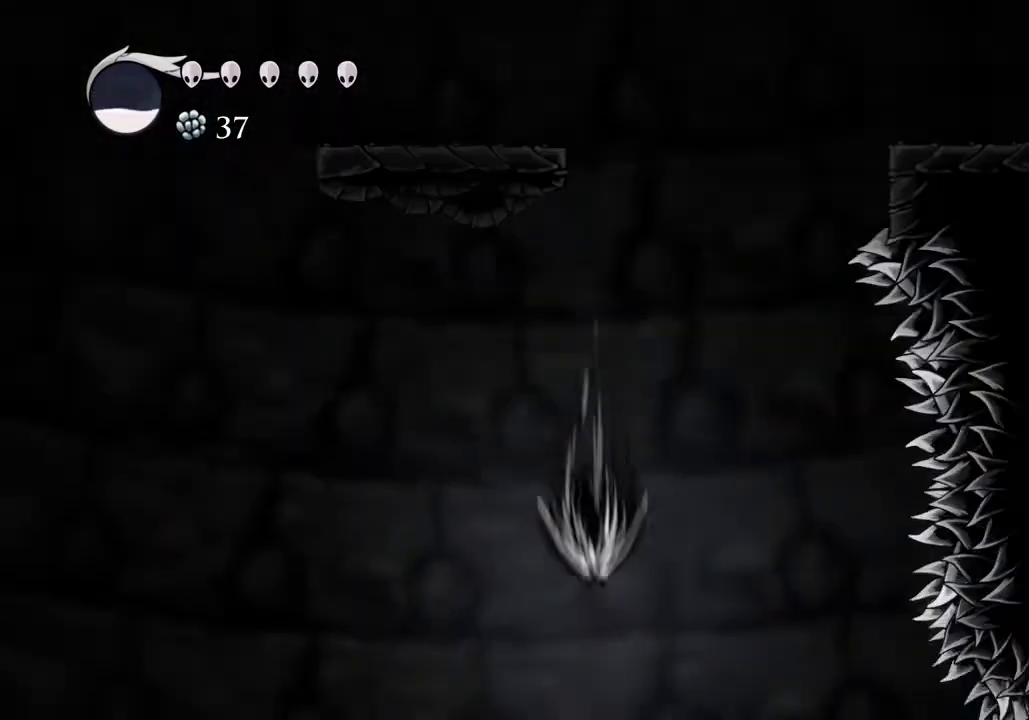
{"keys": [], "events": []}
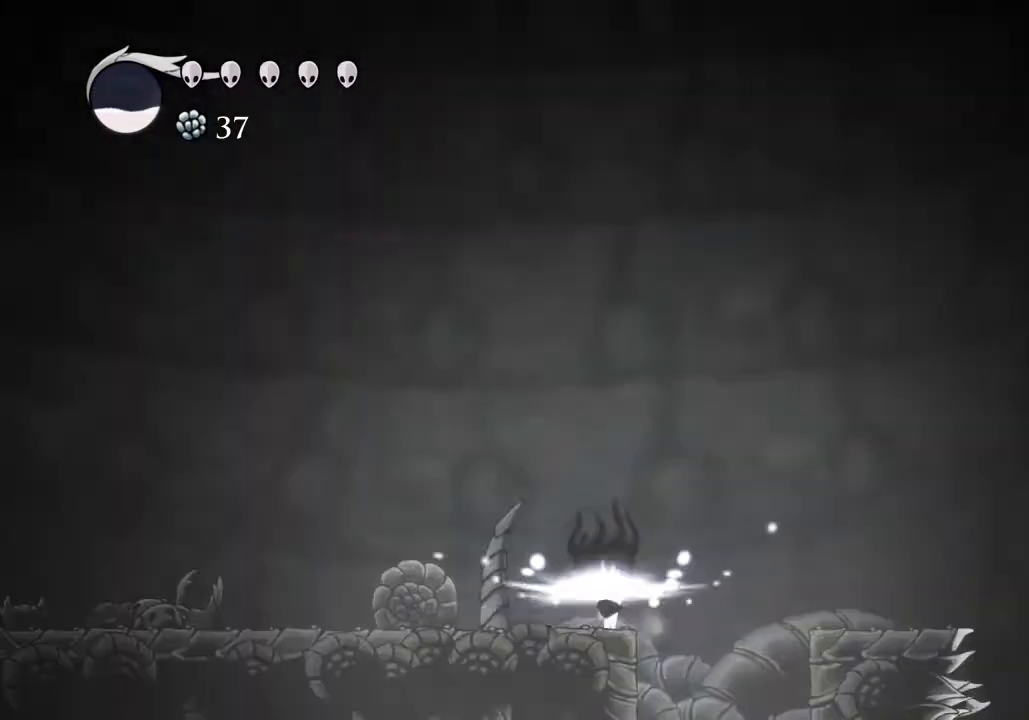
{"keys": ["nail"], "events": [[233, "nail", "down"]]}
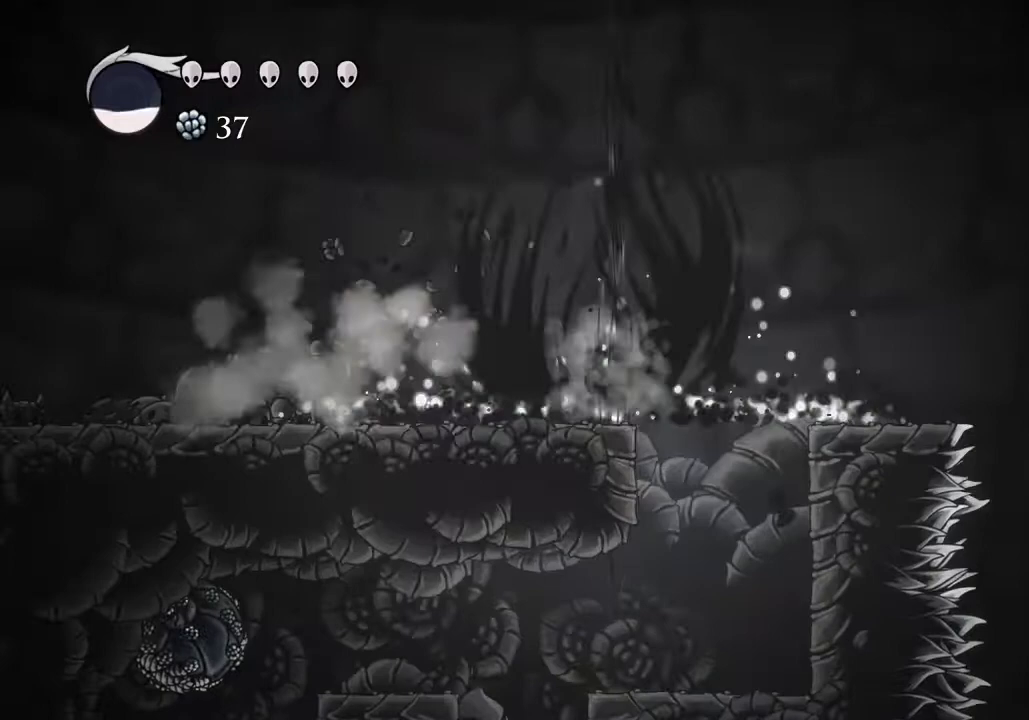
{"keys": ["d", "nail"], "events": [[267, "d", "down"], [267, "jump", "down"], [500, "jump", "up"]]}
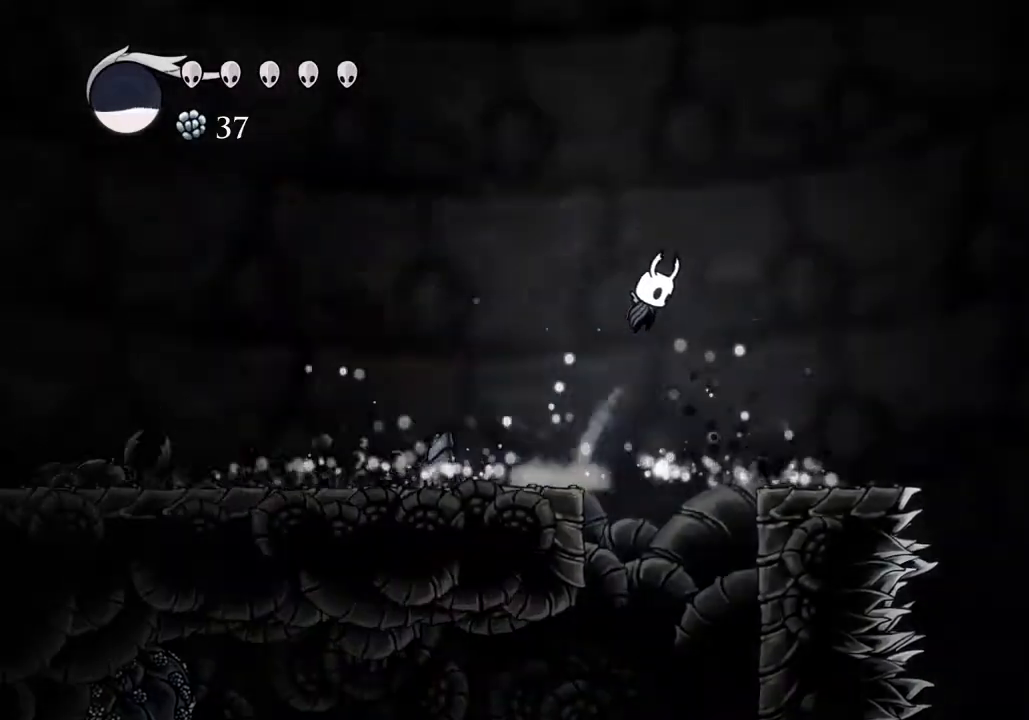
{"keys": ["d", "dash", "nail"], "events": [[33, "dash", "down"], [167, "dash", "up"], [467, "dash", "down"]]}
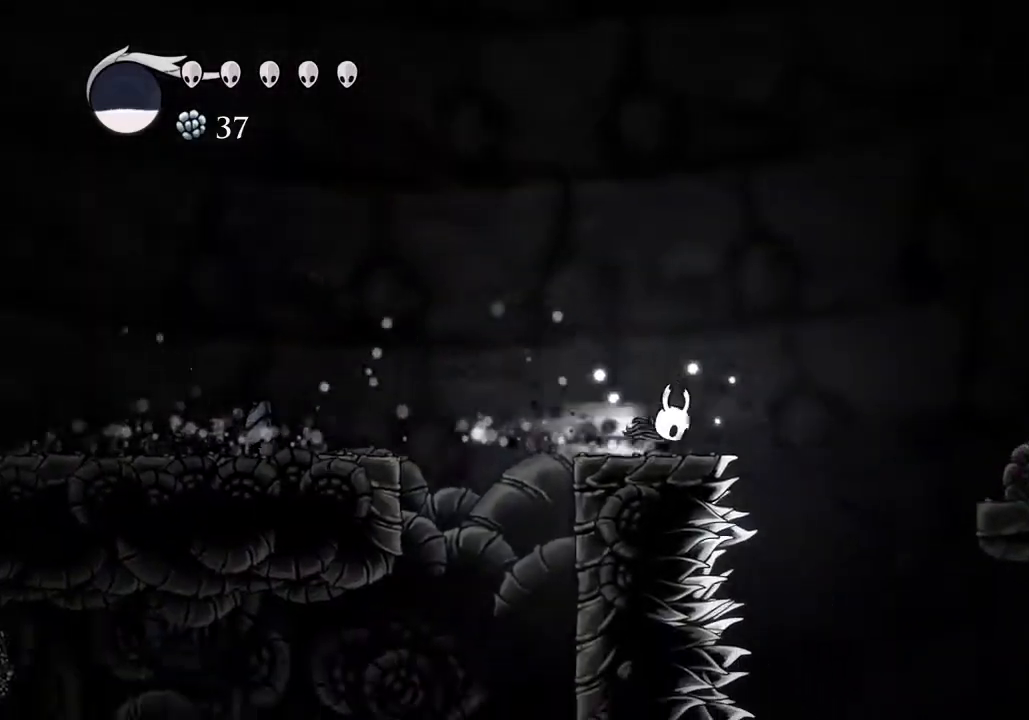
{"keys": ["nail"], "events": [[100, "dash", "up"], [333, "d", "up"]]}
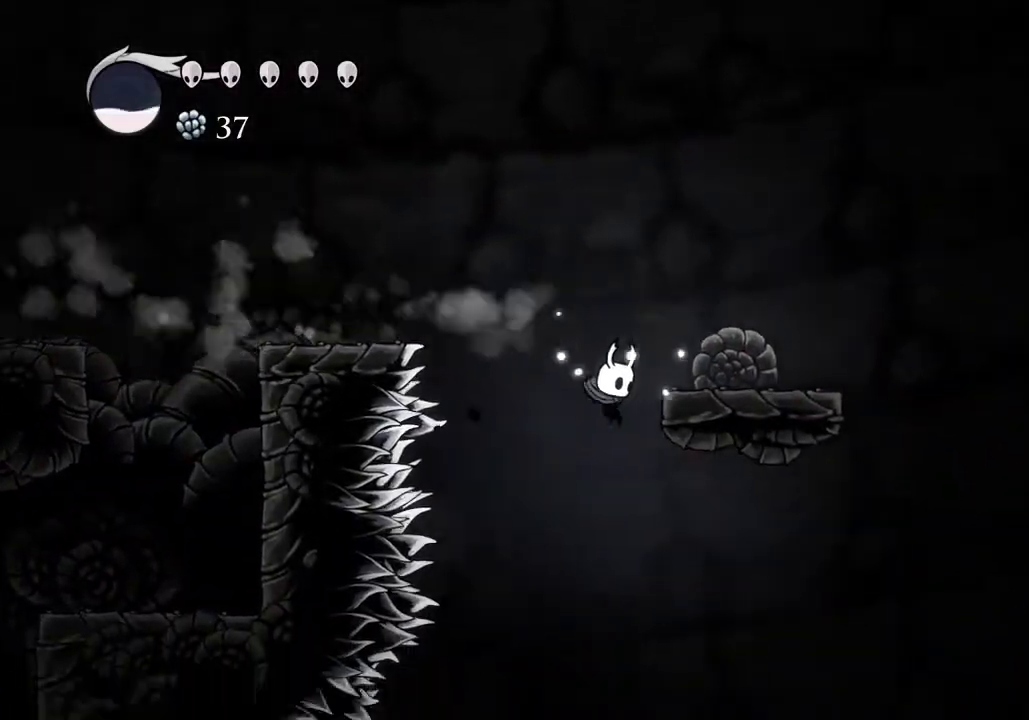
{"keys": ["nail"], "events": [[167, "d", "down"], [300, "d", "up"]]}
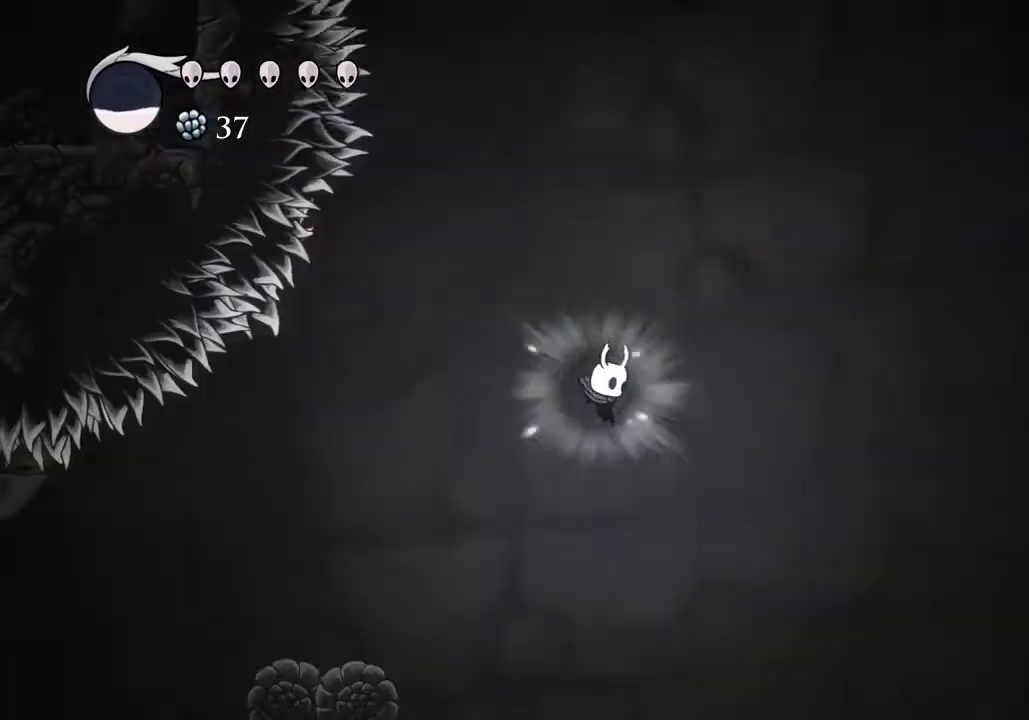
{"keys": ["a", "nail"], "events": [[167, "d", "down"], [400, "d", "up"], [500, "a", "down"]]}
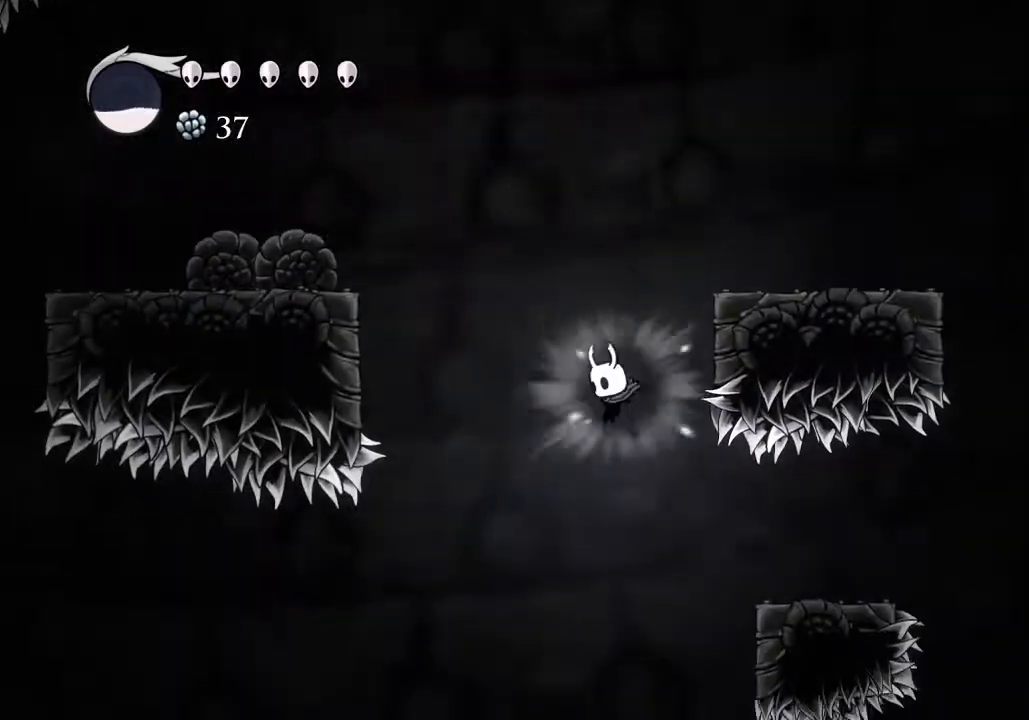
{"keys": ["nail"], "events": [[100, "a", "up"]]}
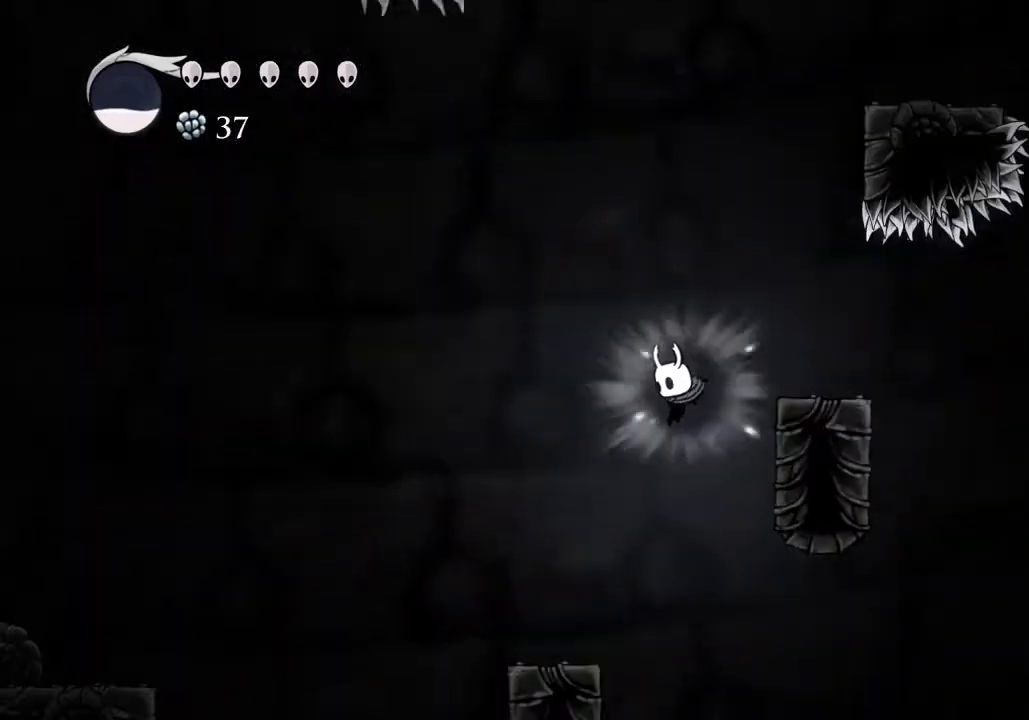
{"keys": [], "events": [[67, "d", "down"], [200, "d", "up"], [267, "nail", "up"], [267, "s", "down"], [333, "s", "up"]]}
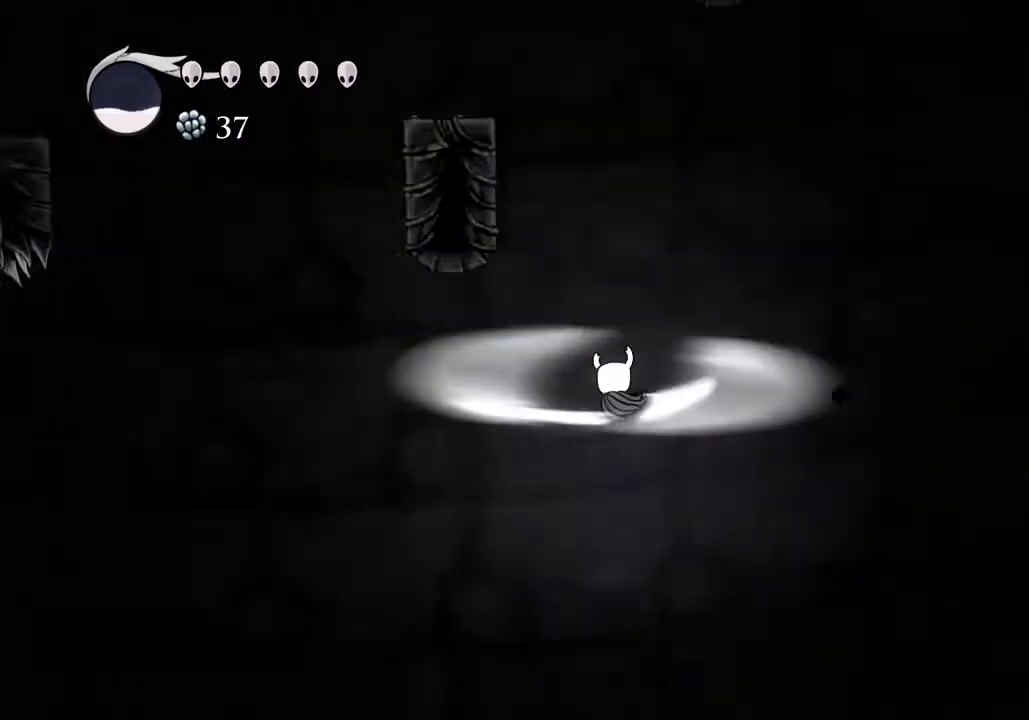
{"keys": [], "events": []}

**********

• **PROMPT**
List each line of the records that holds the string "dash".

• **RESULT**
{"keys": ["d", "dash", "nail"], "events": [[33, "dash", "down"], [167, "dash", "up"], [467, "dash", "down"]]}
{"keys": ["nail"], "events": [[100, "dash", "up"], [333, "d", "up"]]}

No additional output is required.